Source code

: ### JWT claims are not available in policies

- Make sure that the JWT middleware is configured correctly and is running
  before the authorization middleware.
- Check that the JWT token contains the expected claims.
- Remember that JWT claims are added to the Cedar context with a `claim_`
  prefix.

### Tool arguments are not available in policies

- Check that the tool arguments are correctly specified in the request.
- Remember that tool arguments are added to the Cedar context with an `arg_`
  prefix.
* * * * * * *
**Work task**.
Retype the records above in full, exactly as they appear.

**Solution to this problem**.
Source code

: ### JWT claims are not available in policies

- Make sure that the JWT middleware is configured correctly and is running
  before the authorization middleware.
- Check that the JWT token contains the expected claims.
- Remember that JWT claims are added to the Cedar context with a `claim_`
  prefix.

### Tool arguments are not available in policies

- Check that the tool arguments are correctly specified in the request.
- Remember that tool arguments are added to the Cedar context with an `arg_`
  prefix.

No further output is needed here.